Write out every line of each item below, unchanged and in its original order.

##########

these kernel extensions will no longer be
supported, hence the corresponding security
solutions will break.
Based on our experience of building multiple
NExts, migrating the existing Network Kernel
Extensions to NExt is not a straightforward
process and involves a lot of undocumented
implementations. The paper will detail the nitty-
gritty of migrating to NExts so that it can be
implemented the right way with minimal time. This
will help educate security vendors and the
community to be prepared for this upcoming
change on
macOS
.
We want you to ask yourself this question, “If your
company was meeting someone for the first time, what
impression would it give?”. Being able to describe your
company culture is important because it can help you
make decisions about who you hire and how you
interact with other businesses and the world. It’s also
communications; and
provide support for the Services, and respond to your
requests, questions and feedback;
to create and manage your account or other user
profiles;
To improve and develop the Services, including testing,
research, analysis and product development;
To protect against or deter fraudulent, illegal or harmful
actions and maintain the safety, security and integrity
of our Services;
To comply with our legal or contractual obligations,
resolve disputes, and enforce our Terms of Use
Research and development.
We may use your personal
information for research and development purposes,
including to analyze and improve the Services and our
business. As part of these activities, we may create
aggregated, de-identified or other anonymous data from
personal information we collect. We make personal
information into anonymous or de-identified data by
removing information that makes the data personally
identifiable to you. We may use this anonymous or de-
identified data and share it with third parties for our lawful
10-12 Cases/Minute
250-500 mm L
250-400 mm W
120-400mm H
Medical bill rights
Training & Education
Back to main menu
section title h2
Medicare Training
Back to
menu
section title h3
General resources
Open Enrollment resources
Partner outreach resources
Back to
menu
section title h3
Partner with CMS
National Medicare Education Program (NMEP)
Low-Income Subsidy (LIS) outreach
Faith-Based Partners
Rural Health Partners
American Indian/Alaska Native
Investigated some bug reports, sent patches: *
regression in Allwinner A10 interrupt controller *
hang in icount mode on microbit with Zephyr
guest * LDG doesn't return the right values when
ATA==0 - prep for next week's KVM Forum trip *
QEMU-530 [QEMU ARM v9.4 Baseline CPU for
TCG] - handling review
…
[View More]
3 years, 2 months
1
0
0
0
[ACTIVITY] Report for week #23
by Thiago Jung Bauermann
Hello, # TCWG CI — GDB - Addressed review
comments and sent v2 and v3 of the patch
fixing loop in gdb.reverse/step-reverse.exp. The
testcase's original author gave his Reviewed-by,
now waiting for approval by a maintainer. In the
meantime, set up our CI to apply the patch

##########

[Response]:
these kernel extensions will no longer be
supported, hence the corresponding security
solutions will break.
Based on our experience of building multiple
NExts, migrating the existing Network Kernel
Extensions to NExt is not a straightforward
process and involves a lot of undocumented
implementations. The paper will detail the nitty-
gritty of migrating to NExts so that it can be
implemented the right way with minimal time. This
will help educate security vendors and the
community to be prepared for this upcoming
change on
macOS
.
We want you to ask yourself this question, “If your
company was meeting someone for the first time, what
impression would it give?”. Being able to describe your
company culture is important because it can help you
make decisions about who you hire and how you
interact with other businesses and the world. It’s also
communications; and
provide support for the Services, and respond to your
requests, questions and feedback;
to create and manage your account or other user
profiles;
To improve and develop the Services, including testing,
research, analysis and product development;
To protect against or deter fraudulent, illegal or harmful
actions and maintain the safety, security and integrity
of our Services;
To comply with our legal or contractual obligations,
resolve disputes, and enforce our Terms of Use
Research and development.
We may use your personal
information for research and development purposes,
including to analyze and improve the Services and our
business. As part of these activities, we may create
aggregated, de-identified or other anonymous data from
personal information we collect. We make personal
information into anonymous or de-identified data by
removing information that makes the data personally
identifiable to you. We may use this anonymous or de-
identified data and share it with third parties for our lawful
10-12 Cases/Minute
250-500 mm L
250-400 mm W
120-400mm H
Medical bill rights
Training & Education
Back to main menu
section title h2
Medicare Training
Back to
menu
section title h3
General resources
Open Enrollment resources
Partner outreach resources
Back to
menu
section title h3
Partner with CMS
National Medicare Education Program (NMEP)
Low-Income Subsidy (LIS) outreach
Faith-Based Partners
Rural Health Partners
American Indian/Alaska Native
Investigated some bug reports, sent patches: *
regression in Allwinner A10 interrupt controller *
hang in icount mode on microbit with Zephyr
guest * LDG doesn't return the right values when
ATA==0 - prep for next week's KVM Forum trip *
QEMU-530 [QEMU ARM v9.4 Baseline CPU for
TCG] - handling review
…
[View More]
3 years, 2 months
1
0
0
0
[ACTIVITY] Report for week #23
by Thiago Jung Bauermann
Hello, # TCWG CI — GDB - Addressed review
comments and sent v2 and v3 of the patch
fixing loop in gdb.reverse/step-reverse.exp. The
testcase's original author gave his Reviewed-by,
now waiting for approval by a maintainer. In the
meantime, set up our CI to apply the patch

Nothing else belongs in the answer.